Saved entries
_ _ _ _ _
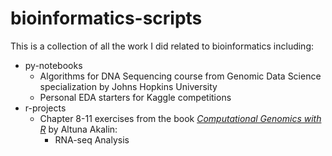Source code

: # bioinformatics-scripts

This is a collection of all the work I did related to bioinformatics including:
 
- py-notebooks
  - Algorithms for DNA Sequencing course from Genomic Data Science specialization by Johns Hopkins University
  - Personal EDA starters for Kaggle competitions
- r-projects
  - Chapter 8-11 exercises from the book [_Computational Genomics with R_](https://compgenomr.github.io/book/index.html) by Altuna Akalin:
    - RNA-seq Analysis
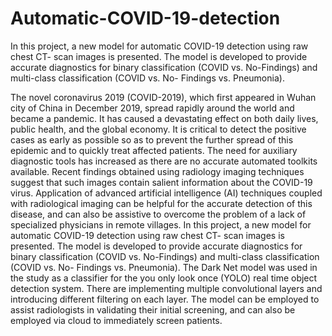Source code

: # Automatic-COVID-19-detection
In this project, a new model for automatic COVID-19 detection using raw chest CT- scan images is presented. The model is developed to provide accurate diagnostics for binary classification (COVID vs. No-Findings) and multi-class classification (COVID vs. No- Findings vs. Pneumonia). 


The novel coronavirus 2019 (COVID-2019), which first appeared in Wuhan city of China in December 2019, spread rapidly around the world and became a pandemic. It has caused a devastating effect on both daily lives, public health, and the global economy. It is critical to detect the positive cases as early as possible so as to prevent the further spread of this epidemic and to quickly treat affected patients. The need for auxiliary diagnostic tools has increased as there are no accurate automated toolkits available. Recent findings obtained using radiology imaging techniques suggest that such images contain salient information about the COVID-19 virus. Application of advanced artificial intelligence (AI) techniques coupled with radiological imaging can be helpful for the accurate detection of this disease, and can also be assistive to overcome the problem of a lack of specialized physicians in remote villages.
In this project, a new model for automatic COVID-19 detection using raw chest CT- scan images is presented. The model is developed to provide accurate diagnostics for binary classification (COVID vs. No-Findings) and multi-class classification (COVID vs. No- Findings vs. Pneumonia). The Dark Net model was used in the study as a classifier for the you only look once (YOLO) real time object detection system. There are implementing multiple convolutional layers and introducing different filtering on each layer. The model can be employed to assist radiologists in validating their initial screening, and can also be employed via cloud to immediately screen patients.
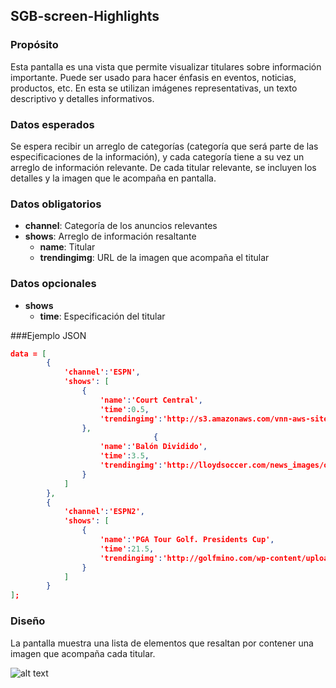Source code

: ## SGB-screen-Highlights

### Propósito 

Esta pantalla es una vista que permite visualizar titulares sobre información importante. Puede ser usado para hacer énfasis en eventos, noticias, productos, etc. En esta se utilizan imágenes representativas, un texto descriptivo y detalles informativos.

### Datos esperados

Se espera recibir un arreglo de categorías (categoría que será parte de las especificaciones de la información), y cada categoría tiene a su vez un arreglo de información relevante. De cada titular relevante, se incluyen los detalles y la imagen que le acompaña en pantalla.

### Datos obligatorios

* **channel**: Categoría de los anuncios relevantes
* **shows**: Arreglo de información resaltante
    *  **name**: Titular
    *  **trendingimg**: URL de la imagen que acompaña el titular

### Datos opcionales

* **shows**
    * **time**: Especificación del titular

###Ejemplo JSON
```json
data = [
		{
			'channel':'ESPN',
			'shows': [
				{
					'name':'Court Central',
					'time':0.5,
					'trendingimg':'http://s3.amazonaws.com/vnn-aws-sites/2871/files/2014/06/tennis.jpg'
				},
								{
					'name':'Balón Dividido',
					'time':3.5,
					'trendingimg':'http://lloydsoccer.com/news_images/org_3064/Image/soccer-scholarships.jpg'
				}
			]
		},
		{
			'channel':'ESPN2',
			'shows': [
				{
					'name':'PGA Tour Golf. Presidents Cup',
					'time':21.5,
					'trendingimg':'http://golfmino.com/wp-content/uploads/2014/03/golfligasenior.jpg'
				}
			]
		}
];
```

### Diseño 
La pantalla muestra una lista de elementos que resaltan por contener una imagen que acompaña cada titular.

![alt text](http://i325.photobucket.com/albums/k362/gbsojo/Important%20-%20Plain_zpsk1mxuy6h.png "Highlights")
_ _ _ _ _
__Task details__
What is needed is every line of the records above that contains the word "cada".

__Answer below__
Se espera recibir un arreglo de categorías (categoría que será parte de las especificaciones de la información), y cada categoría tiene a su vez un arreglo de información relevante. De cada titular relevante, se incluyen los detalles y la imagen que le acompaña en pantalla.
La pantalla muestra una lista de elementos que resaltan por contener una imagen que acompaña cada titular.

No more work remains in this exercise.